(Dataset entries)
++++++++
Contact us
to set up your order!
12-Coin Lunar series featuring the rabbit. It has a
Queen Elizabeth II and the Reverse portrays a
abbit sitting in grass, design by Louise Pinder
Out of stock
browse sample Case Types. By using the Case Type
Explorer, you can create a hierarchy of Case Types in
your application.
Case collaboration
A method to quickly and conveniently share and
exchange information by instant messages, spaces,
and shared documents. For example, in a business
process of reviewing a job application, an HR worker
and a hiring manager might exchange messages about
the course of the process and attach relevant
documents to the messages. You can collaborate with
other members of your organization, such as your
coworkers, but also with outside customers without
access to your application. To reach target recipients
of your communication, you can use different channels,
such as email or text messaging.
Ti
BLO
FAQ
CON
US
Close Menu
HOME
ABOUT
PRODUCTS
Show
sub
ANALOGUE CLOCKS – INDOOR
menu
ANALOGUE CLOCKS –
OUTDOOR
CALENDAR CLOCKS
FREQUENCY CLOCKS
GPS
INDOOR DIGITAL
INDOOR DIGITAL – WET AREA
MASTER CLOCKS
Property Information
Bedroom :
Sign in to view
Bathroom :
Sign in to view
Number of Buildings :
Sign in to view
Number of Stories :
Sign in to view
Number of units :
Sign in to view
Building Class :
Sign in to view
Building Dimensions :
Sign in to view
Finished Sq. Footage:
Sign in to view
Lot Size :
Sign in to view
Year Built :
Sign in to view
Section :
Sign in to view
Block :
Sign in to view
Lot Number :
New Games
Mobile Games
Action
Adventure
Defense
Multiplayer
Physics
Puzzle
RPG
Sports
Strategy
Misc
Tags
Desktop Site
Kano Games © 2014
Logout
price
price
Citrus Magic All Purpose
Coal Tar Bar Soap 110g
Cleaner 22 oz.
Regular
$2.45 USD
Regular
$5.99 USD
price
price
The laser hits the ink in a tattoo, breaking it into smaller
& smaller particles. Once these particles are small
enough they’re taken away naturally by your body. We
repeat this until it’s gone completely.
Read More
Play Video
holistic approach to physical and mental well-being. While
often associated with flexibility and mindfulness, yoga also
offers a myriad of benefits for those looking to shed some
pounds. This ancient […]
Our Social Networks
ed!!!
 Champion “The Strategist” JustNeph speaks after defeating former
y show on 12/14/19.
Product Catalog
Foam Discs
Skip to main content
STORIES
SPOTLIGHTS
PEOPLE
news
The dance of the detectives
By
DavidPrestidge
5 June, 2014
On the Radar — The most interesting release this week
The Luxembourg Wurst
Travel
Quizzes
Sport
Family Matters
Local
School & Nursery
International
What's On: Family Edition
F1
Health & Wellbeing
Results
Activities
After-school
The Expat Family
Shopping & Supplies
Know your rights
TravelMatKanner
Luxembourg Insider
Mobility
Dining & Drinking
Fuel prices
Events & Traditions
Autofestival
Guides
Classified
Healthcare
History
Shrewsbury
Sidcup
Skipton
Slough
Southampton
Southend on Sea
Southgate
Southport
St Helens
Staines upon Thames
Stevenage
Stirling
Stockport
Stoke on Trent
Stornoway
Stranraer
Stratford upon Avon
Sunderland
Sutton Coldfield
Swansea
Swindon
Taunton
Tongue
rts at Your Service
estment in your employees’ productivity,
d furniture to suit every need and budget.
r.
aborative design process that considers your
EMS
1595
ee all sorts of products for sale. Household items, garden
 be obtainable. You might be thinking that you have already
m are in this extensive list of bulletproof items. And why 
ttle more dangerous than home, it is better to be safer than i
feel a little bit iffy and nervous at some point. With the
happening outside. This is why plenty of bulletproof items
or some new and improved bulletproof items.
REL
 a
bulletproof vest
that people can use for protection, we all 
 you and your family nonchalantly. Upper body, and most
++++++++
**ASSIGNMENT**
Could you print, exactly and with nothing else, the lines from the one containing "Stratford upon Avon" through the last line of the records above?

**ANSWER SPACE**
Stratford upon Avon
Sunderland
Sutton Coldfield
Swansea
Swindon
Taunton
Tongue
rts at Your Service
estment in your employees’ productivity,
d furniture to suit every need and budget.
r.
aborative design process that considers your
EMS
1595
ee all sorts of products for sale. Household items, garden
 be obtainable. You might be thinking that you have already
m are in this extensive list of bulletproof items. And why 
ttle more dangerous than home, it is better to be safer than i
feel a little bit iffy and nervous at some point. With the
happening outside. This is why plenty of bulletproof items
or some new and improved bulletproof items.
REL
 a
bulletproof vest
that people can use for protection, we all 
 you and your family nonchalantly. Upper body, and most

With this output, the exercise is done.